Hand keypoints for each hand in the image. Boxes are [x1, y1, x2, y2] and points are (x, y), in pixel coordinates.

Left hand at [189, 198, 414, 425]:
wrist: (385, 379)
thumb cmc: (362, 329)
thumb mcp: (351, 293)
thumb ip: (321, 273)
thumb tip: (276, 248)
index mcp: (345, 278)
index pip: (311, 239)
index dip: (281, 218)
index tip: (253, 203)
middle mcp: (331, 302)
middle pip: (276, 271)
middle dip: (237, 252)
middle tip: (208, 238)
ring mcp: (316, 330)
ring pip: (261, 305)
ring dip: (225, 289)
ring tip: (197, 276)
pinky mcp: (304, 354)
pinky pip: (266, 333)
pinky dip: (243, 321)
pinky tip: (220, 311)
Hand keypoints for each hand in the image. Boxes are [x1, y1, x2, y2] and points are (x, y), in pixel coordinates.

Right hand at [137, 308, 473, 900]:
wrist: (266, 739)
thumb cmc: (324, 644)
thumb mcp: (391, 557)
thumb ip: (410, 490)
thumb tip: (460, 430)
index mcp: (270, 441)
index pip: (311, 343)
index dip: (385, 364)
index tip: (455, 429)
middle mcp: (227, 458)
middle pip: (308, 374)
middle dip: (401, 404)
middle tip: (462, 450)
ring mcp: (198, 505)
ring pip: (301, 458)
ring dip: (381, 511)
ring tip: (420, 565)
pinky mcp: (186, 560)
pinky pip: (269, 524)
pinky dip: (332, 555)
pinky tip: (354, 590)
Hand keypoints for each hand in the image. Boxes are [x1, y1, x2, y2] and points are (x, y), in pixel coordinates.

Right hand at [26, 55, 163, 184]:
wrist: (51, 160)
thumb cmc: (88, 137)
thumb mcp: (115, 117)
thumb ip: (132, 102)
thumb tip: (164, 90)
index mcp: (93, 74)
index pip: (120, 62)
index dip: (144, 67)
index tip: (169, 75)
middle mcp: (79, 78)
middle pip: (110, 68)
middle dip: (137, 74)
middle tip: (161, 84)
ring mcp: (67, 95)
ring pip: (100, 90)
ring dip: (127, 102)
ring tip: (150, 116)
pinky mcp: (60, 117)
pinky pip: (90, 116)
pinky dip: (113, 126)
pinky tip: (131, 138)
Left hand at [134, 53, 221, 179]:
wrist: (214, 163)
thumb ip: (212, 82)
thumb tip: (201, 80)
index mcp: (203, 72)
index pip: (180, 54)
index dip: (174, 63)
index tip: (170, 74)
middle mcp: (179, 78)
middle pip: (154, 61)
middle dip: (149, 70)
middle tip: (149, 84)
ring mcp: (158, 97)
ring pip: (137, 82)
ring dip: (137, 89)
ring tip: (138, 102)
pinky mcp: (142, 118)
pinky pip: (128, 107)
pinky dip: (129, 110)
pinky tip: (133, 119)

==

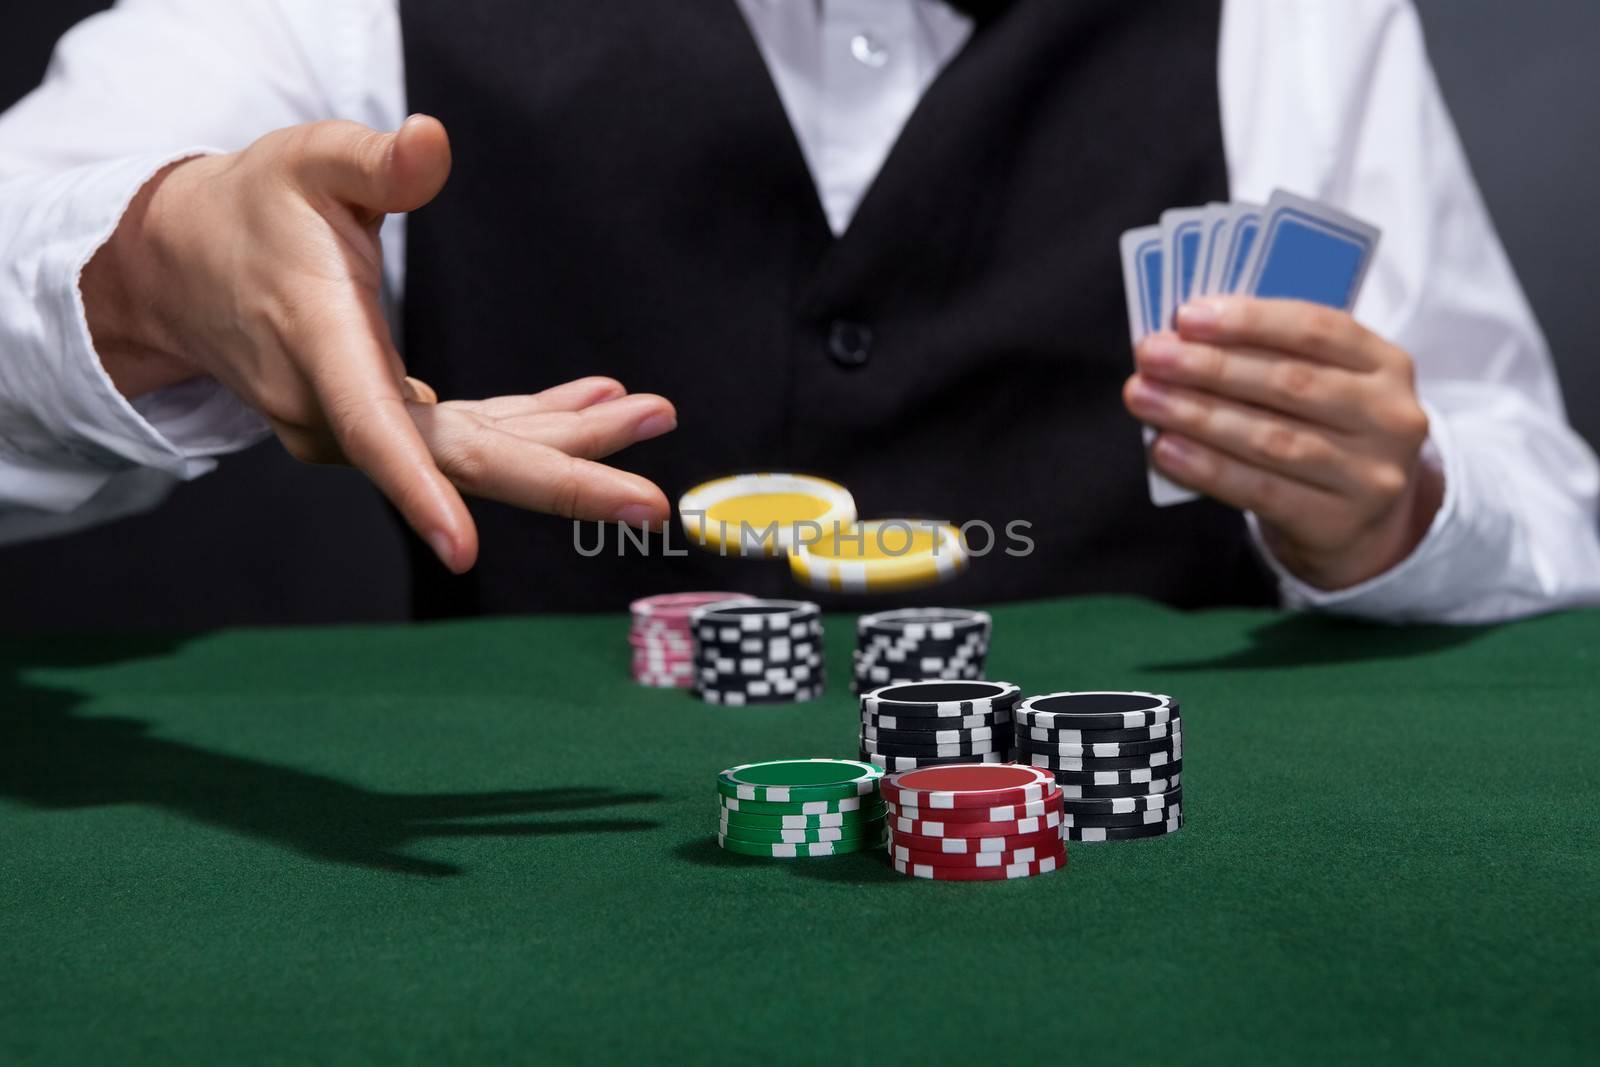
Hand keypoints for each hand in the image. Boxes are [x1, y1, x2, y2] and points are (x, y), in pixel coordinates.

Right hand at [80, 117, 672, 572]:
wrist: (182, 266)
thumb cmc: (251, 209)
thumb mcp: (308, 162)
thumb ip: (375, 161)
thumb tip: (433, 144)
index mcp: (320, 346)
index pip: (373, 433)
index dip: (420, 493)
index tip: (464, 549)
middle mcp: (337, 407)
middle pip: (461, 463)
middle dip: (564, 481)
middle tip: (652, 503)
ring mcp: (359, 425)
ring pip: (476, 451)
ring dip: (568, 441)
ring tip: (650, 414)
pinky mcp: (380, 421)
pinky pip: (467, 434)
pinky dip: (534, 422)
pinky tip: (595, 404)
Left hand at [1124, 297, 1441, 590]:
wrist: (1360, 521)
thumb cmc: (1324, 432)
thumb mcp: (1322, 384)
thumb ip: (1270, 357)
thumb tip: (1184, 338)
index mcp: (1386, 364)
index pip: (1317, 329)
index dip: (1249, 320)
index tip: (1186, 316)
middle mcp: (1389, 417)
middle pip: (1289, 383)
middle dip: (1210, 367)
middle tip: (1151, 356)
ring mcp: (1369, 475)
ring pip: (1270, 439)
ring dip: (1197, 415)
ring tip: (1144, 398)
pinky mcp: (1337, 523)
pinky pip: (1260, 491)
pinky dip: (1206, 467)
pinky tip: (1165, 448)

--

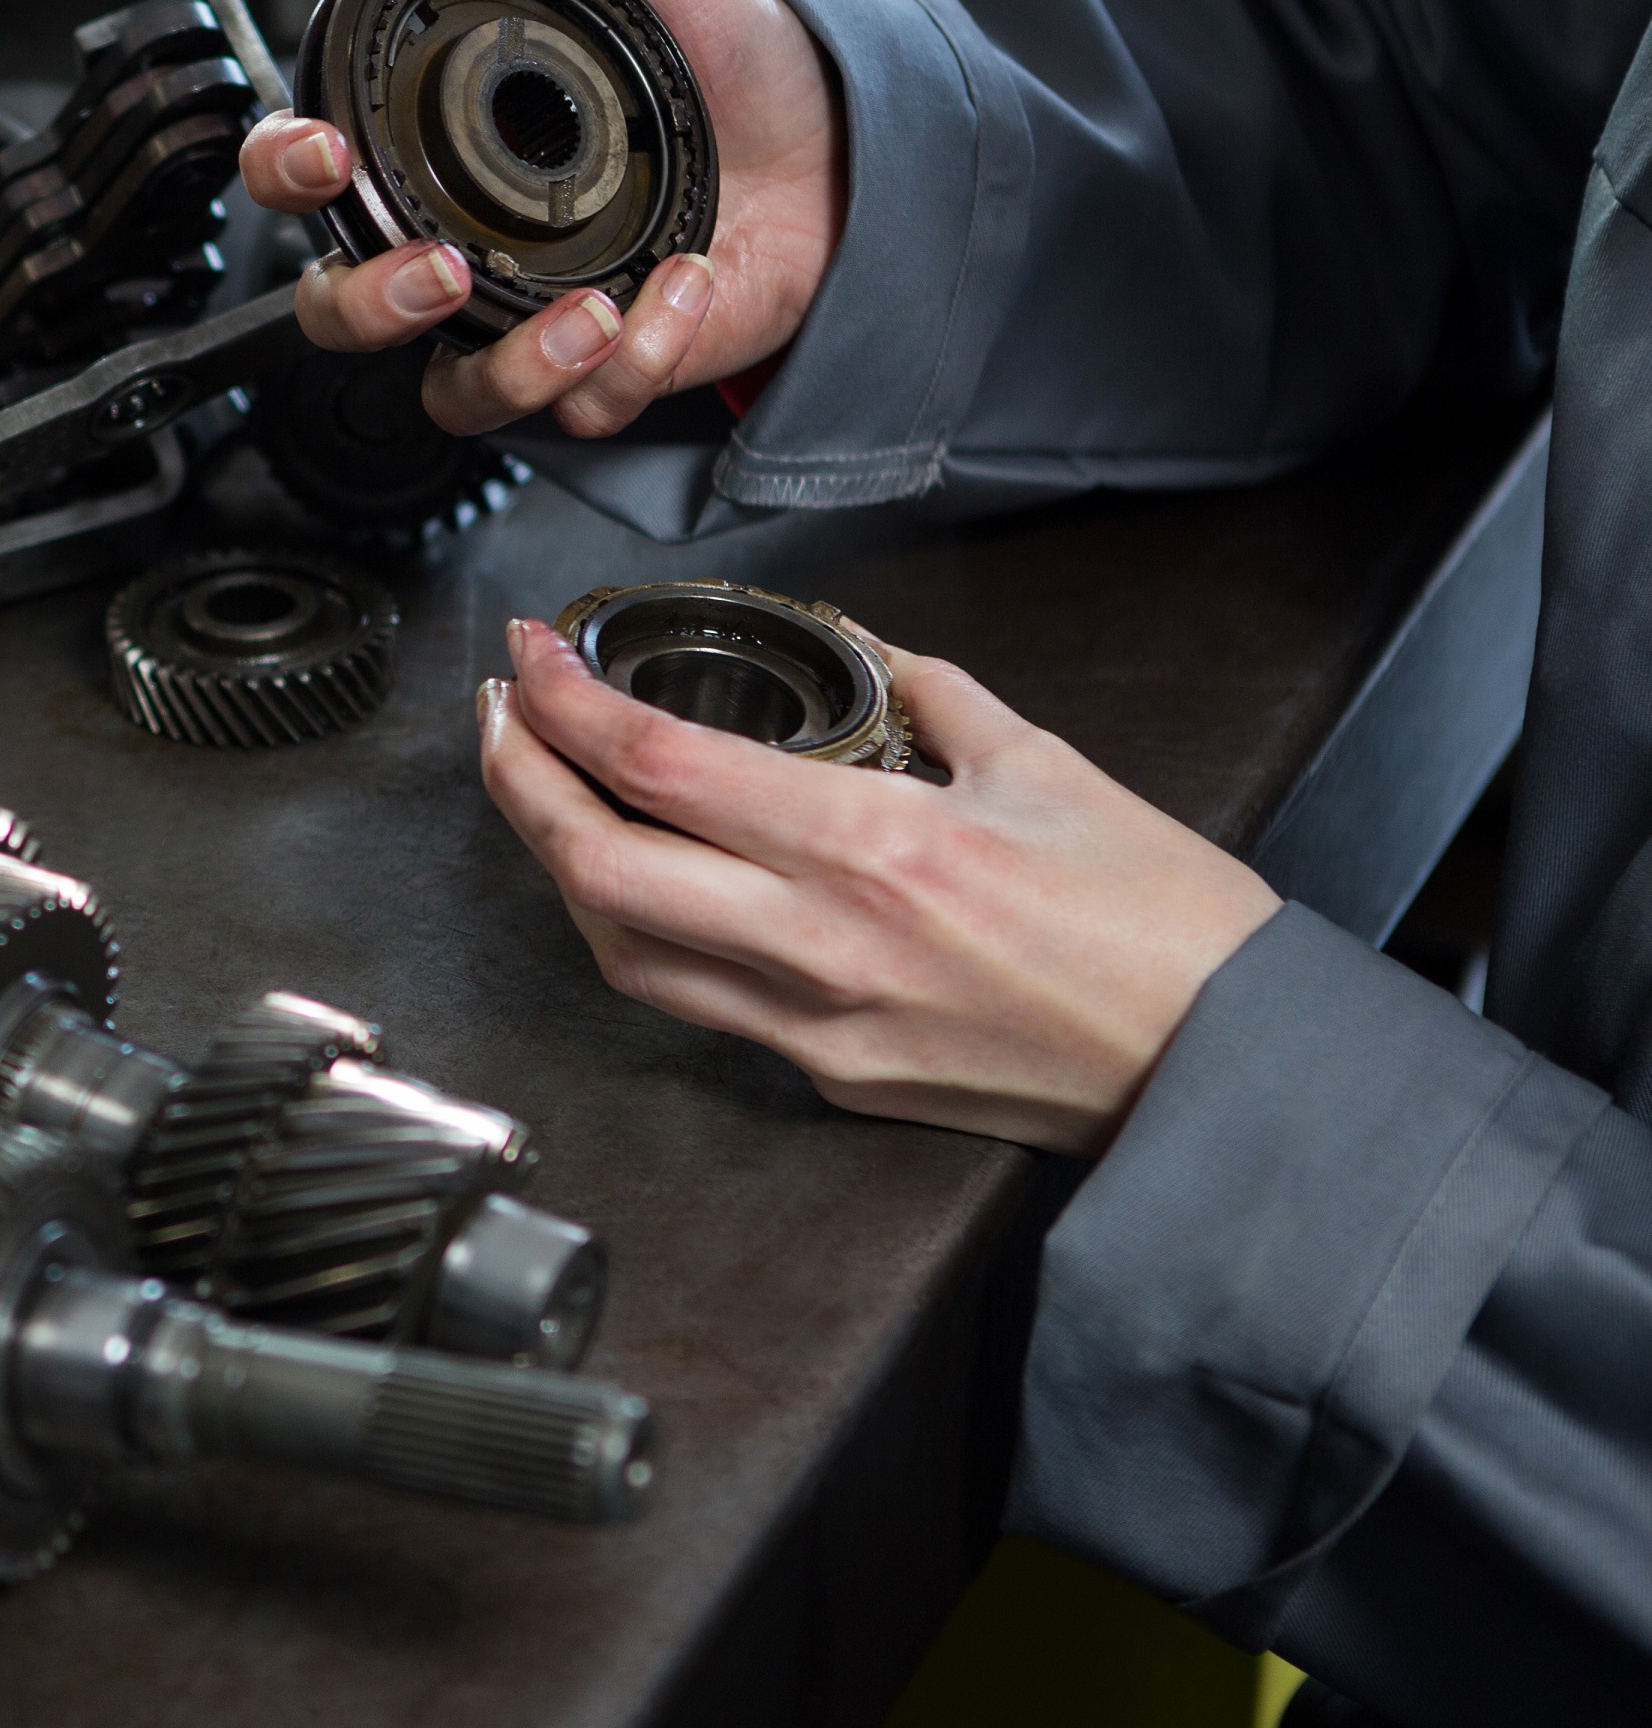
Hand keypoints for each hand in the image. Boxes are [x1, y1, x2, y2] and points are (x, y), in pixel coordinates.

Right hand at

Required action — In the records above, find the lines containing "wrist" and copy them.

Task response —
wrist: (385, 379)
wrist: (266, 739)
wrist: (51, 160)
wrist: (214, 163)
wrist: (182, 266)
wrist: (1360, 521)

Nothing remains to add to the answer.